Level which neither stimulates nor restricts economy lowered to 4.5 per cent

The Reserve Bank has lowered its estimate of the neutral short-term interest rate - which neither stimulates nor restricts the economy - to around 4.5 per cent, from 6 per cent before the global financial crisis.

That is about 2 percentage points higher than where market rates are now and on the bank's forecasts the conditions which would warrant a neutral setting will be reached in early 2016.

Assistant governor John McDermott in a speech to the New Zealand Institute of Chartered Accountants said: "Interest rates set below this neutral level tend to boost the pace of activity and inflation in a sluggish economy where inflation would otherwise be falling, and interest rates above this neutral level tend to slow the pace of activity and inflation where inflation would otherwise be rising during economic upswings."

Lower neutral interest rates implied the interest rates faced by household and businesses over the longer haul were likely to be lower than in the past, he said.


The complexities of estimating the neutral rate meant that the 4.5 per cent estimate was give or take half a percentage point.

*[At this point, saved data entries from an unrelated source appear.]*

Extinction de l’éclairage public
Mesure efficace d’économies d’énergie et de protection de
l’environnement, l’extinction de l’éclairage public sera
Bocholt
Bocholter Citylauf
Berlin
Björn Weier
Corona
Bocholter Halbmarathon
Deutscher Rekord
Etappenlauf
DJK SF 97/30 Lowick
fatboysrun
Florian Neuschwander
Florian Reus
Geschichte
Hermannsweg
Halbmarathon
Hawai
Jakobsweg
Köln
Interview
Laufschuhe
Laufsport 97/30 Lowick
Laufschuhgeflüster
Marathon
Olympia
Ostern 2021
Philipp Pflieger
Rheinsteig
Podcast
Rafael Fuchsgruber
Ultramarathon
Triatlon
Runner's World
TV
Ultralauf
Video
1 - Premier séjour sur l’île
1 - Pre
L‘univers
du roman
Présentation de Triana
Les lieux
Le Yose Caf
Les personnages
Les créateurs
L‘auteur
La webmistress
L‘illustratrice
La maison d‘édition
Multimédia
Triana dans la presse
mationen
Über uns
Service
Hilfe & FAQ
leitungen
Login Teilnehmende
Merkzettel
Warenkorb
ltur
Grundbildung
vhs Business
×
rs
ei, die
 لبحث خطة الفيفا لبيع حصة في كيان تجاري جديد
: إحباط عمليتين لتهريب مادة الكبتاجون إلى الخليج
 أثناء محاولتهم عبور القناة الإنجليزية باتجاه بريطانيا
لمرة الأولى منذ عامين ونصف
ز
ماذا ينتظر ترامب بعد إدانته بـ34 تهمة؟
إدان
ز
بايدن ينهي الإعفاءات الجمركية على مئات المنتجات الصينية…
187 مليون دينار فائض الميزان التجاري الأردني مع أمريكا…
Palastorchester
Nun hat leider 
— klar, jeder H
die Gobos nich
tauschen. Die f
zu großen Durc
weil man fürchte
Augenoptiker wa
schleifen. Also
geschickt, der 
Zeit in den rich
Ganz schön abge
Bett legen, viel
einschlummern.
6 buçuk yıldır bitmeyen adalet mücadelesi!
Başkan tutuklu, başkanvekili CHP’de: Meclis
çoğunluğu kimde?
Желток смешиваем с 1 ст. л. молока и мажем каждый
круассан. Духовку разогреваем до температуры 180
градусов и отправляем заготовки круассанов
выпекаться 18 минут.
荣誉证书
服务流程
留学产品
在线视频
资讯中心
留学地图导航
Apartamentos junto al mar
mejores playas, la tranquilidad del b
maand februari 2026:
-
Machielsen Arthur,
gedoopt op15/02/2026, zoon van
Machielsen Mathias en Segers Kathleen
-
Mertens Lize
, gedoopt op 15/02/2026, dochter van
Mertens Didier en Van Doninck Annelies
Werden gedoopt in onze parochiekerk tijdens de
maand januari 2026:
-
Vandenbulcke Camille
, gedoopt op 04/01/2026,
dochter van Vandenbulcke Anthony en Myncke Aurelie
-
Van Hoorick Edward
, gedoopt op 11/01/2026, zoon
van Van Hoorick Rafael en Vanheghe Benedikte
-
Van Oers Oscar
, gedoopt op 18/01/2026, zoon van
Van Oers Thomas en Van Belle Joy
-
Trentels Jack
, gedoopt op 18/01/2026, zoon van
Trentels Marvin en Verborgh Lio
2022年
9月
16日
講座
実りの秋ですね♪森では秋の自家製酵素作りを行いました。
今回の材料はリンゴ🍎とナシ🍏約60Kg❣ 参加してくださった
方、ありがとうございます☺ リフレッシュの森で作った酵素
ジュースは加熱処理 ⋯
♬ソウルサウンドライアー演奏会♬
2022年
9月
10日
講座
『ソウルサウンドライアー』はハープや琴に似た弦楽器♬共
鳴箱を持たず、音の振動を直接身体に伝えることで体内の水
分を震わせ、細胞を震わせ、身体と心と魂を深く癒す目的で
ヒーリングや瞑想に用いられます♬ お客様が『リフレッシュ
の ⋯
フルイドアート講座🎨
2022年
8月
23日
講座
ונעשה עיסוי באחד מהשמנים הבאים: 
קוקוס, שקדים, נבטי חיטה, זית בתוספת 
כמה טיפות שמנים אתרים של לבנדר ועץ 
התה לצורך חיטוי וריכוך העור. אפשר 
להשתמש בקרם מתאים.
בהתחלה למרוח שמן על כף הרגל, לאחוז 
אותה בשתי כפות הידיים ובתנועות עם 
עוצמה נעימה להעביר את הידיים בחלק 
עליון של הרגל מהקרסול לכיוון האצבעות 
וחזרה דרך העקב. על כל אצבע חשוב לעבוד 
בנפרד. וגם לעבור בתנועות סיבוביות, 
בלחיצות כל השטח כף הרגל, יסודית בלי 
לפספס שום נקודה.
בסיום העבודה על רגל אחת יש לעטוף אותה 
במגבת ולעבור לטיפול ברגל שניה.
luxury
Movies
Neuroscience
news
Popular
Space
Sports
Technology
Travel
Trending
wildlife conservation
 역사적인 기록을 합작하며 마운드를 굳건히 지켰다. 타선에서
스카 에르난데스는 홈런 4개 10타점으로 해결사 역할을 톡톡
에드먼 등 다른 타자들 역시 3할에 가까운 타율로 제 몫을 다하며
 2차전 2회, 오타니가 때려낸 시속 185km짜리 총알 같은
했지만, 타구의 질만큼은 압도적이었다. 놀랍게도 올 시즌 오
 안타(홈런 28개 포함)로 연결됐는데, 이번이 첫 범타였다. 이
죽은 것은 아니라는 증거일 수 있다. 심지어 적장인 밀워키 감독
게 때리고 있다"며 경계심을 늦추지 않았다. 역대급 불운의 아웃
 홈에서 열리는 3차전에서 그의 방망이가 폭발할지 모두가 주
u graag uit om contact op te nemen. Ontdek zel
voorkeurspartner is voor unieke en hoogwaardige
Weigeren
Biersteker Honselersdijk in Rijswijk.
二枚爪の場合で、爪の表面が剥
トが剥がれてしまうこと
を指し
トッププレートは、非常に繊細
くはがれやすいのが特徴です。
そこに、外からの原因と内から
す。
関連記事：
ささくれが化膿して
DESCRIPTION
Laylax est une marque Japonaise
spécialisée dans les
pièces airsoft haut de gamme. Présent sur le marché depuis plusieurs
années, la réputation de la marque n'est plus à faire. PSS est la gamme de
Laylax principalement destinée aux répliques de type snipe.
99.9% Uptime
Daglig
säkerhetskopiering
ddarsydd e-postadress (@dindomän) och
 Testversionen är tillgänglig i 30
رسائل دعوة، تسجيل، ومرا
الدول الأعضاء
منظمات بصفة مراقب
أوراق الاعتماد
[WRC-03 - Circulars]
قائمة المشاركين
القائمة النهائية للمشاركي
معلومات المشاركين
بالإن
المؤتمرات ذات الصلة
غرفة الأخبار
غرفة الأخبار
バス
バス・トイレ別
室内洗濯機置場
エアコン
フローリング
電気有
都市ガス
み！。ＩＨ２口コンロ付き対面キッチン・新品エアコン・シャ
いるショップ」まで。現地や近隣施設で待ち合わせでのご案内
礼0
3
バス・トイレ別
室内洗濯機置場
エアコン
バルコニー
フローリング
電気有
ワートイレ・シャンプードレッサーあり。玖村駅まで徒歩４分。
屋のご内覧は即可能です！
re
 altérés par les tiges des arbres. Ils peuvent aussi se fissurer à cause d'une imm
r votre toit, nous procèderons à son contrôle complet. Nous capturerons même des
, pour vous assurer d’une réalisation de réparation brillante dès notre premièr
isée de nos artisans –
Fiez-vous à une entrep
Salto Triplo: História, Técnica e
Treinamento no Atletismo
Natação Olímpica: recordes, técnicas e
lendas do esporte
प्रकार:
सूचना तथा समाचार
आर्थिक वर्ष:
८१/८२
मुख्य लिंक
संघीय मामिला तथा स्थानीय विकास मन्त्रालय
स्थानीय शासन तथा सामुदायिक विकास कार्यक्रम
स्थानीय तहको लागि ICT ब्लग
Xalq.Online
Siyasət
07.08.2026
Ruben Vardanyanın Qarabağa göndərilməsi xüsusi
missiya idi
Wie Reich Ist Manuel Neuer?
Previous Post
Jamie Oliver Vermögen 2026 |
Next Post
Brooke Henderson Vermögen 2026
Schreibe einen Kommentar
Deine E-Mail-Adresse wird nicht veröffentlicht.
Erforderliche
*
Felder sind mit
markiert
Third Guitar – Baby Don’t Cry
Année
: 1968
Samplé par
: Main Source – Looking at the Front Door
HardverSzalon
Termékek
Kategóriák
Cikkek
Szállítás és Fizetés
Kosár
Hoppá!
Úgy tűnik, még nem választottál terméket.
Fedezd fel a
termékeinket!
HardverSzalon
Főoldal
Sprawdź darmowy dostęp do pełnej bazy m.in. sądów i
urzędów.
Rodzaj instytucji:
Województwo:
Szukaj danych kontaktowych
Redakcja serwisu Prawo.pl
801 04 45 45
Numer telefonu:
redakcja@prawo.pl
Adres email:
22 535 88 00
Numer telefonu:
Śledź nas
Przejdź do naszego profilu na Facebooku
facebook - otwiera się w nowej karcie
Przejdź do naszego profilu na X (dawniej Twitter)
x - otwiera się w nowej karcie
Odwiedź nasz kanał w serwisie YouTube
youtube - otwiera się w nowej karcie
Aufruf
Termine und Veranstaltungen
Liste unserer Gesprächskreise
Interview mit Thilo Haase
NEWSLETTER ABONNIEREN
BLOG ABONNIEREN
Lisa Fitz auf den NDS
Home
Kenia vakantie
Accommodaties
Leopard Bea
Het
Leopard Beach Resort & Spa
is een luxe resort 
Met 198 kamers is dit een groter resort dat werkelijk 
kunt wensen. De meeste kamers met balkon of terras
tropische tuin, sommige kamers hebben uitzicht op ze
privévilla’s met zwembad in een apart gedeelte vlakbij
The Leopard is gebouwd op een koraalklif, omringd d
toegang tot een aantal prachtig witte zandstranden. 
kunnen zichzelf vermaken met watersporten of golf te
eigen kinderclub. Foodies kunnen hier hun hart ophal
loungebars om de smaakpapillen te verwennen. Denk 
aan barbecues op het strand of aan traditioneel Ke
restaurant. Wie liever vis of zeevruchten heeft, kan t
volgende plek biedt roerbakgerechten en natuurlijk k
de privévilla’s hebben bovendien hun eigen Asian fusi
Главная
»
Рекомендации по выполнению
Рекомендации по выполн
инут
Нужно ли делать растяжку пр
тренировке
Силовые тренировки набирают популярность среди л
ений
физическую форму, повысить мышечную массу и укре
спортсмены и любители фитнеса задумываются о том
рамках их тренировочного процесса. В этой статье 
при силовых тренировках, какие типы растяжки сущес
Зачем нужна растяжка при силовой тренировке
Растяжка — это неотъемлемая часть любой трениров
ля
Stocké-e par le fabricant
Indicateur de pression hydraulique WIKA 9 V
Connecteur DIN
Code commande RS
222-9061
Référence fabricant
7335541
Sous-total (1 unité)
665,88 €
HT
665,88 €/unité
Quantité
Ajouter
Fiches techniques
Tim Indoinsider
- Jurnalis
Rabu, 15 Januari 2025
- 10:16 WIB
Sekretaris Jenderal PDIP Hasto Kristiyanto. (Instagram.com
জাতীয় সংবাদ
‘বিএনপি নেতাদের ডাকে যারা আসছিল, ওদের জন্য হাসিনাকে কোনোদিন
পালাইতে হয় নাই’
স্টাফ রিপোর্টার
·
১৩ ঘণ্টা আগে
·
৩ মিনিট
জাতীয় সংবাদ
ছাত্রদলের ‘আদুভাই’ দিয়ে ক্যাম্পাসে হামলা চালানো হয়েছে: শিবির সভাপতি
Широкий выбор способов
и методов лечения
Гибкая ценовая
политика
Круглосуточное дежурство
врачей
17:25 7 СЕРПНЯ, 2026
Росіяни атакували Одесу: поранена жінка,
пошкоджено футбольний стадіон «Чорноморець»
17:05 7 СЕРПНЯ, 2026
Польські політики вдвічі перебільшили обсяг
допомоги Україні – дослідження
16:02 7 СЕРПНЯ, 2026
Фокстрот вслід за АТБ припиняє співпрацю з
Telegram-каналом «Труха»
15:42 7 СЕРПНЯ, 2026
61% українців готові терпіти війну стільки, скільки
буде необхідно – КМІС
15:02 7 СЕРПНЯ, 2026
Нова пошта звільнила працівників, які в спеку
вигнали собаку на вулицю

And the bank had lowered its estimate of the neutral rate for lending to households and businesses by less - 1 percentage point - to reflect the wider spread between 90-day wholesale rates and floating mortgage rates which had prevailed since the global financial crisis, McDermott said.

The neutral level of interest rates might have fallen even more than the bank assumed.

"This could be consistent with the weaker than expected inflation seen over the past year or so," he said.

"But this low inflation could also be due to one-off factors such as telecommunication prices or driven by the high New Zealand dollar. This is why the Reserve Bank continues to watch developments very carefully.

"Indeed, there is some clear evidence that current interest rates are quite stimulatory to some types of activity - look at the Auckland housing market."

The fact that New Zealand interest rates tended to be higher than in some advanced countries reflects New Zealanders' tendency to spend more on investment than we save.

Weaker productivity growth over the past few years, compared to the two business cycles before the crisis, was the main driver of the lower neutral rate, McDermott said.

"A sustained fall in the pace of productivity growth will lower returns to investment, making it less desirable to invest," he said.

"If the desire to invest falls and the desire to save remains unchanged, a lower neutral interest rate will be required [to] reconcile savings and investment plans."

Likewise, if people decided to save more and consume less a lower interest rate would be required to boost the pace of activity and inflation, and reconcile saving and investment plans.

"But while savings rates have changed since the crisis in New Zealand, this appears to be more for cyclical reasons than because of a change in underlying behaviour," McDermott said.

In any case it is national savings and not just household savings which matters when trying to figure out if neutral interest rates have fallen, and the recession and the Christchurch earthquakes have seen a sharp drop in the Government's contribution to the national savings rate.